Maybe it was just mimicking our patience, lasting longer than anybody thought it could.

Get it any way you can.

I would have liked to take a nap in a hammock today, the slight sway, the weight of a blanket tucked around my shoulders, the cool air cradling the sag of my back... I settled for my car, instead, parked at the back of the lot. With an hour for lunch, it was enough time to fall asleep in a patch of sun.

I woke up sweaty and sore, which made stepping out into the cool air all the more refreshing. The short walk from the car to the building was perfect. It was hard to come back inside, sad to sit for hours at a desk, staring at a screen, facing away from the window.

The square of sunlight on the floor does not even reach the wheels of my chair.

Monday, January 16, 2012

I'm not making any promises

I'm embarrassed by how long it's taken me to post.

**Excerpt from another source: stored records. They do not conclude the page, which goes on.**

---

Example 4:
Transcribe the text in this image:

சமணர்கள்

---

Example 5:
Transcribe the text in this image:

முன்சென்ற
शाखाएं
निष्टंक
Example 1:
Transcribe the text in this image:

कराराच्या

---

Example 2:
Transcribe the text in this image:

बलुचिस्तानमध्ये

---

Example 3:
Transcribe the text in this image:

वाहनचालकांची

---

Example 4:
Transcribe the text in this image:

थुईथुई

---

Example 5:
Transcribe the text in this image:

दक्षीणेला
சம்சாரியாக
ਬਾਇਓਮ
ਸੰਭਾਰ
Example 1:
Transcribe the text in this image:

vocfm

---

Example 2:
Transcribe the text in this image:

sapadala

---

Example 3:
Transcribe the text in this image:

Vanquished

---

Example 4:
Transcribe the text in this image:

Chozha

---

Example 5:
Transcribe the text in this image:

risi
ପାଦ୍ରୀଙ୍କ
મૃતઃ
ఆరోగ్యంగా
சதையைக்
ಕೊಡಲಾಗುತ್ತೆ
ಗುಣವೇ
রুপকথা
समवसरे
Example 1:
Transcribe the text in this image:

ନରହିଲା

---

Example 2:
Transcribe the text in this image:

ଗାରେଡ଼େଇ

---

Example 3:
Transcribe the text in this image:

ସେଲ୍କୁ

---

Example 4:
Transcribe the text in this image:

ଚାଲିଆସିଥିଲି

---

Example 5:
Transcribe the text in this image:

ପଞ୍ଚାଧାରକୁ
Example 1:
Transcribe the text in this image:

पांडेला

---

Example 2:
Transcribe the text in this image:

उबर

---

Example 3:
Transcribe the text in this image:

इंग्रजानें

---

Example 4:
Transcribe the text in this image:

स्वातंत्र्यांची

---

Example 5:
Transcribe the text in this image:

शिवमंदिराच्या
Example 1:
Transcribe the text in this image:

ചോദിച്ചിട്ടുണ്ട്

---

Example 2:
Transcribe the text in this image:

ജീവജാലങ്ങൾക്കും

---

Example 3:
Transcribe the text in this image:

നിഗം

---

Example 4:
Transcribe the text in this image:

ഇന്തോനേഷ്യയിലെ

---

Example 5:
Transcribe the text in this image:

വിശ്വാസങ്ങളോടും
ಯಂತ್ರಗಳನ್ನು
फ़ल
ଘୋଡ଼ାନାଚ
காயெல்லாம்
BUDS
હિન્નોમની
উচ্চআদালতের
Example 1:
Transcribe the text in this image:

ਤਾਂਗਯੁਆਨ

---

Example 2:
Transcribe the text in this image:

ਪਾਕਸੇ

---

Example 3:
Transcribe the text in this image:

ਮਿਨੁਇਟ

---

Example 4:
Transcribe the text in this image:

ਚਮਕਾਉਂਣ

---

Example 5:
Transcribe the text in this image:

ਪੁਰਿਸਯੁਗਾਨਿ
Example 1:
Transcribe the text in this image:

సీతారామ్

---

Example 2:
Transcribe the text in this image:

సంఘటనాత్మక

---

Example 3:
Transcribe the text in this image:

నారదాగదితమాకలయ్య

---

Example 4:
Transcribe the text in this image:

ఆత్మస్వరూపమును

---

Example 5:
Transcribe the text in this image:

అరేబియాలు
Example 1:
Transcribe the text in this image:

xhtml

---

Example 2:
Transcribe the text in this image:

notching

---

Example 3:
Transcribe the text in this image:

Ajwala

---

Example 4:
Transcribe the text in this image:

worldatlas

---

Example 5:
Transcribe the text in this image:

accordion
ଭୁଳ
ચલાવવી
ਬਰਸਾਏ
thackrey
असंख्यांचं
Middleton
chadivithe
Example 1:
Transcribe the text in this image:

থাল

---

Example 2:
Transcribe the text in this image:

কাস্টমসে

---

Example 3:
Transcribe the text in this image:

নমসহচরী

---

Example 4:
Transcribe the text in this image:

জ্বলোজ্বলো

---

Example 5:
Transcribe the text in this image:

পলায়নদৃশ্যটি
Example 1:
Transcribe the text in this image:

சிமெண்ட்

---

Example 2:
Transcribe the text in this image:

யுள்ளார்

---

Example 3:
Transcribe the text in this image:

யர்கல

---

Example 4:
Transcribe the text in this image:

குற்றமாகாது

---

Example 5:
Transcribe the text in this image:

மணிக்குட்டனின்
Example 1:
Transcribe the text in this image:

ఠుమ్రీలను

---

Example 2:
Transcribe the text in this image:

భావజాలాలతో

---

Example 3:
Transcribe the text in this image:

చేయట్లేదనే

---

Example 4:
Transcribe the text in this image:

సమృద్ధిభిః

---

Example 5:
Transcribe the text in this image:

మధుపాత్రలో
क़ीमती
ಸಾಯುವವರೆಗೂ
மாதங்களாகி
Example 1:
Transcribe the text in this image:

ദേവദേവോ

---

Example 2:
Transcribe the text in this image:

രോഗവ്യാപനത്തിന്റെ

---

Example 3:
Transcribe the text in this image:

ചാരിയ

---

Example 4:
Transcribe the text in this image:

Don't look at me, I'm blushing.

I've just had a damn hard time organizing thoughts, choosing a focus, and living up to the sentiment of New Year posts. I felt like I should be writing reflections and resolutions, and I couldn't. What makes the first of one month different from the first of another, really? So, instead of writing, I've been eating package after package of Holiday Oreos (just .89 cents at Target), and reading the poems of Billy Collins.

Today marks the first day of a weight-loss challenge I'm participating in. Yesterday, I watched the Golden Globes. The day before that, my husband took me on a really nice date. Last week, I was at work, feeling half as grown up as I looked, looking half as grown up as everyone else. Almost a month ago, I was leaving on a plane for Kansas, thinking of how nice it would be to be with family, and that three hour flights can feel very, very long. Steven and I have been together for four years. My brothers are growing up. My grandma should write a memoir. I should write a blog.

So on and so forth, these thoughts have skipped like rocks on the water. One hop, two hop, until they sink heavily to the bottom. Nothing rocks, blurry thoughts.

I think that Spring would be the best time to make life improvements. Not the dead of winter, when everything is frozen, most especially my motivation. Good luck to all of you who have ambitiously made lists of resolutions, and good health to those of you who are sick. I'll write again, when I'm sure I have something to say.